Timide prove di democrazia nella Bielorussia (post) sovietica

Per la prima volta il presidente Lukashenko avanza delle timide concessioni: potrebbero portare a elezioni democratiche. Ma forse è solo un modo per rabbonire la Ue

La politica della Bielorussia, la più sovietica delle ex Repubbliche sovietiche, pare essere vicina ad una svolta. Alexander Lukashenko, il presidente autoritario della Bielorussia, promette di rendere più facile la vita all'opposizione attraverso alcune riforme del sistema elettorale. Il presidente, spesso indicato come l'«ultimo dittatore d'Europa» (si sono espresse in questi termini diverse amministrazioni statunitensi), ha chiesto al Parlamento di approvare una normativa che allenti lo strettissimo regime di controllo e registrazione per i candidati per le elezioni locali, previste per il prossimo anno, e per le presidenziali, che sono a calendario per il 2011.
Il leader bielorusso ha anche «suggerito» alla sua maggioranza di permettere ai candidati l'autofinanziamento e all'opposizione di monitorare le operazioni di voto.
Difficile però dire se si tratti di una reale apertura. Le promesse di Lukashenko sembrano più che altro voler andare incontro alle contestazioni fatte a Minsk dall'Ue sul fronte dei diritti umani e civili. Bruxelles è, infatti, intervenuta più volte sanzionando la Bielorussia. Lukashenko sembra impegnato in un'equilibristico tentativo di avvicinarsi all'Europa, senza allontanarsi da Mosca, con la quale ultimamente i rapporti sono apparsi meno stabili di un tempo.

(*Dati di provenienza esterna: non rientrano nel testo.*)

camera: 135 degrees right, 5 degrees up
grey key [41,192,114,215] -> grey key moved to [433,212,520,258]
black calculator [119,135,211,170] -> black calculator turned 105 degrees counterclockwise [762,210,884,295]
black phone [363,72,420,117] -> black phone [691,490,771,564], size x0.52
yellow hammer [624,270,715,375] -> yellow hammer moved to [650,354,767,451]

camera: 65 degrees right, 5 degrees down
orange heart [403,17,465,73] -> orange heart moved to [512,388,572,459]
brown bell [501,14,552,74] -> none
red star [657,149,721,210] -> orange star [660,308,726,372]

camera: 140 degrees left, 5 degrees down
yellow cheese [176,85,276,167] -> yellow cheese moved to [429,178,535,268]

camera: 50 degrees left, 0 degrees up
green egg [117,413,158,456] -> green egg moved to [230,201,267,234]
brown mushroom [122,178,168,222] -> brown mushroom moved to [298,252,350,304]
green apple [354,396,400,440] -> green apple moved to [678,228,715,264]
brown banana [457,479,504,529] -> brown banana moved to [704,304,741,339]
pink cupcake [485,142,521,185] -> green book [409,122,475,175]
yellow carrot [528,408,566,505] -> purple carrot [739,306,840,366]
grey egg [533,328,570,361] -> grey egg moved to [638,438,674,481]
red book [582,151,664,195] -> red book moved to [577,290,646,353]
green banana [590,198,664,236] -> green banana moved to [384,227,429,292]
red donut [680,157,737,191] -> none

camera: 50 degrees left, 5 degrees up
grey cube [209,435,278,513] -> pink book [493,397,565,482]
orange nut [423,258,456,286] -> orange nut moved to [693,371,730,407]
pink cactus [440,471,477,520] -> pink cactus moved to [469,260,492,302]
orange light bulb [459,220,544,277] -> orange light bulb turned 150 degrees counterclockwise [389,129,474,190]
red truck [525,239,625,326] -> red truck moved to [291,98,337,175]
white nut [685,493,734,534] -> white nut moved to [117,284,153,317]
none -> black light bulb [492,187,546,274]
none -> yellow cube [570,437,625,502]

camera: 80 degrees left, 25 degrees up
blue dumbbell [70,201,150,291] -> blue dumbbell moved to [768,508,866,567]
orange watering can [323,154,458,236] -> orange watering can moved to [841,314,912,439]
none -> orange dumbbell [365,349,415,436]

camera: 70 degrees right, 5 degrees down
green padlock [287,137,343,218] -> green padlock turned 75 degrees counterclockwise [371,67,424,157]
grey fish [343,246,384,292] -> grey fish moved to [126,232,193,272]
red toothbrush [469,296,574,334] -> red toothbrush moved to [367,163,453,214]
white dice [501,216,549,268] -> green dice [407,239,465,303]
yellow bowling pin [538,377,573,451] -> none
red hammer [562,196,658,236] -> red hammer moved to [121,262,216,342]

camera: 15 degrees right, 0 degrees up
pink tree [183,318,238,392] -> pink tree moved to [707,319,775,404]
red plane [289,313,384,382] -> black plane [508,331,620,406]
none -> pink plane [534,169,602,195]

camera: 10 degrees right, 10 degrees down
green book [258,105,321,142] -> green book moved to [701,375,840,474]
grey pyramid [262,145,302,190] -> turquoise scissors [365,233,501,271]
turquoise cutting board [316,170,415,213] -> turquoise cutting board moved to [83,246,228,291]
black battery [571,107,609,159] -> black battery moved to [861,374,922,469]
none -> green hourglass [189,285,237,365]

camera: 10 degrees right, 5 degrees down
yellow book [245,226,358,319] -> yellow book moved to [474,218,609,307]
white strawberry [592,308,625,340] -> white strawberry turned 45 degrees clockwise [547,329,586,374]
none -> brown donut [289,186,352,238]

Nonostante tutte le sue presunte violazioni del sistema democratico (in Bielorussia il servizio segreto si chiama ancora Kgb e potrebbe non essere un caso)e le sue difficoltà internazionali però Lukashenko può contare su un forte consenso interno grazie a un sistema statalista che, pur opprimente, ha mantenuto bassissima la disoccupazione e salvaguardato i salari di stato. Ma questa macchina non può funzionare in eterno se il Paese resta isolato.